── THE INPUT

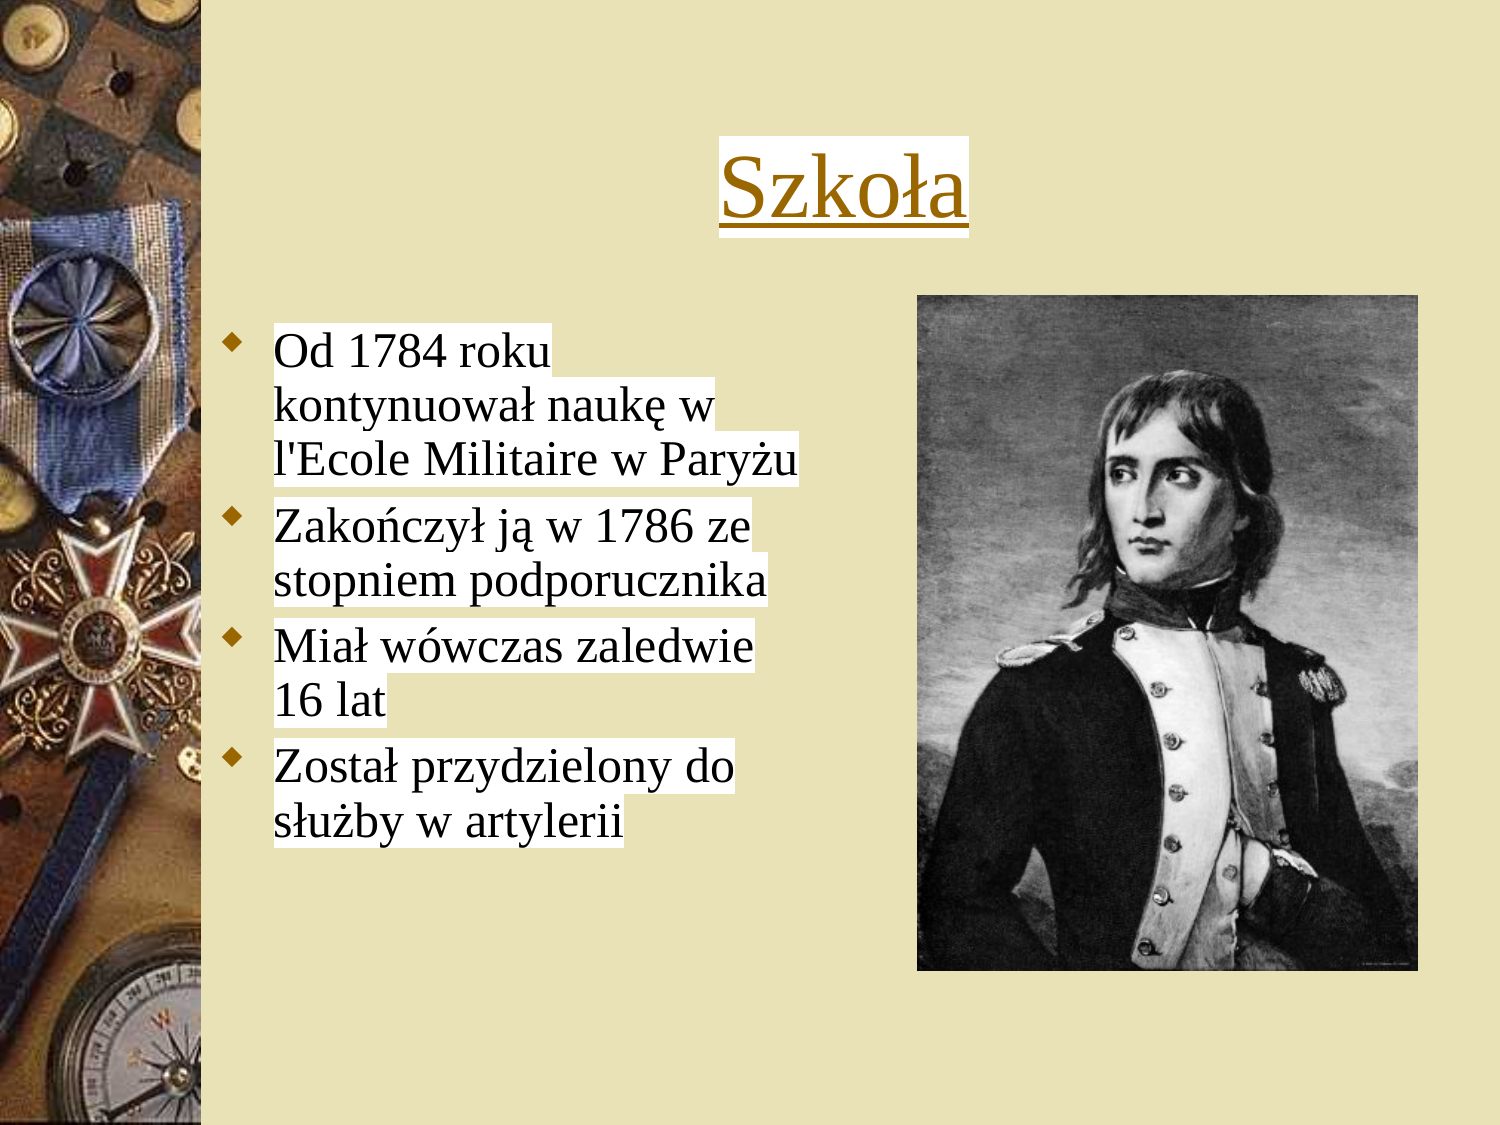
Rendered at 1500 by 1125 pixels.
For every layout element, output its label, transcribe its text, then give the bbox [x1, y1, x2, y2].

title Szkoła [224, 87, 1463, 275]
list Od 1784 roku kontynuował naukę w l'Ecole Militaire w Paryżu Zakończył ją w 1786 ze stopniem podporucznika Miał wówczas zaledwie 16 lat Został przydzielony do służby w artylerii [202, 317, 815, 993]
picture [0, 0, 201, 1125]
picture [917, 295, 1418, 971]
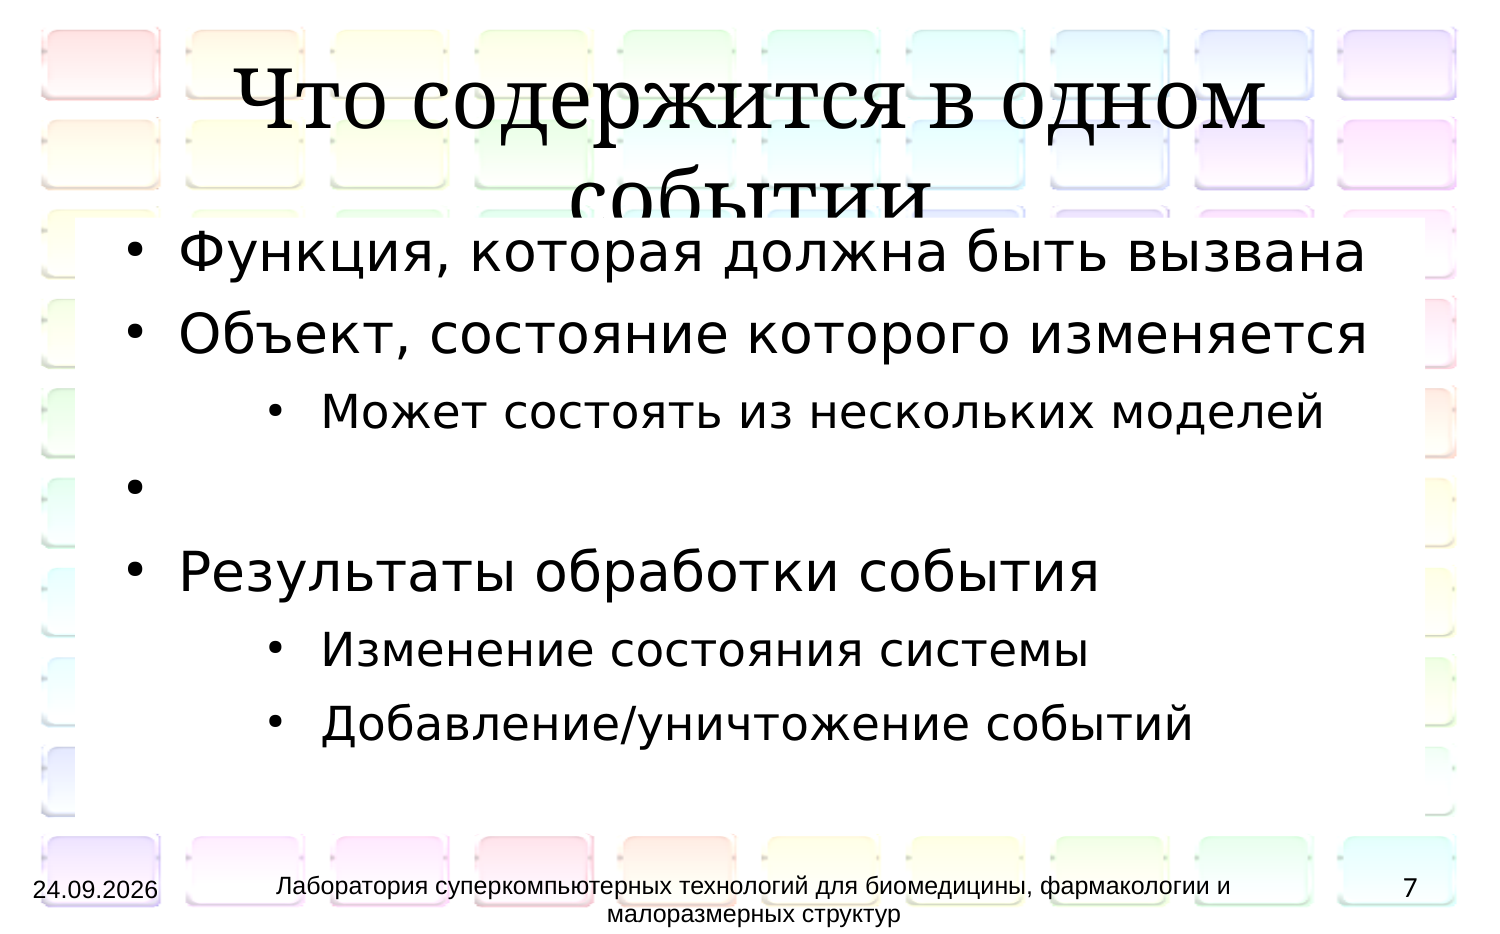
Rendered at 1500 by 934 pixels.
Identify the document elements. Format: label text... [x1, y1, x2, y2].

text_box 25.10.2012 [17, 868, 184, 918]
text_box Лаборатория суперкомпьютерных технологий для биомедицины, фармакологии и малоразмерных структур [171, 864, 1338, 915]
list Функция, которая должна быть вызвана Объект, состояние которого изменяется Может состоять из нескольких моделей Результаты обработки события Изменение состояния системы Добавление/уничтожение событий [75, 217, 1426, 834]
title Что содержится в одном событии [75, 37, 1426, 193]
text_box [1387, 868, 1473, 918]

────

PROBLEM DESCRIPTION: Copy out all the items again, switching "Rendered" to "Displayed" and leaving everything else the same. Do not include the pictures in your answer.

ANSWER FOR THE TASK:
Displayed at 1500 by 1125 pixels.
For every layout element, output its label, transcribe its text, then give the bbox [x1, y1, x2, y2].

title Szkoła [224, 87, 1463, 275]
list Od 1784 roku kontynuował naukę w l'Ecole Militaire w Paryżu Zakończył ją w 1786 ze stopniem podporucznika Miał wówczas zaledwie 16 lat Został przydzielony do służby w artylerii [202, 317, 815, 993]
picture [0, 0, 201, 1125]
picture [917, 295, 1418, 971]
Displayed at 1500 by 934 pixels.
Identify the document elements. Format: label text... [x1, y1, x2, y2].

text_box 25.10.2012 [17, 868, 184, 918]
text_box Лаборатория суперкомпьютерных технологий для биомедицины, фармакологии и малоразмерных структур [171, 864, 1338, 915]
list Функция, которая должна быть вызвана Объект, состояние которого изменяется Может состоять из нескольких моделей Результаты обработки события Изменение состояния системы Добавление/уничтожение событий [75, 217, 1426, 834]
title Что содержится в одном событии [75, 37, 1426, 193]
text_box [1387, 868, 1473, 918]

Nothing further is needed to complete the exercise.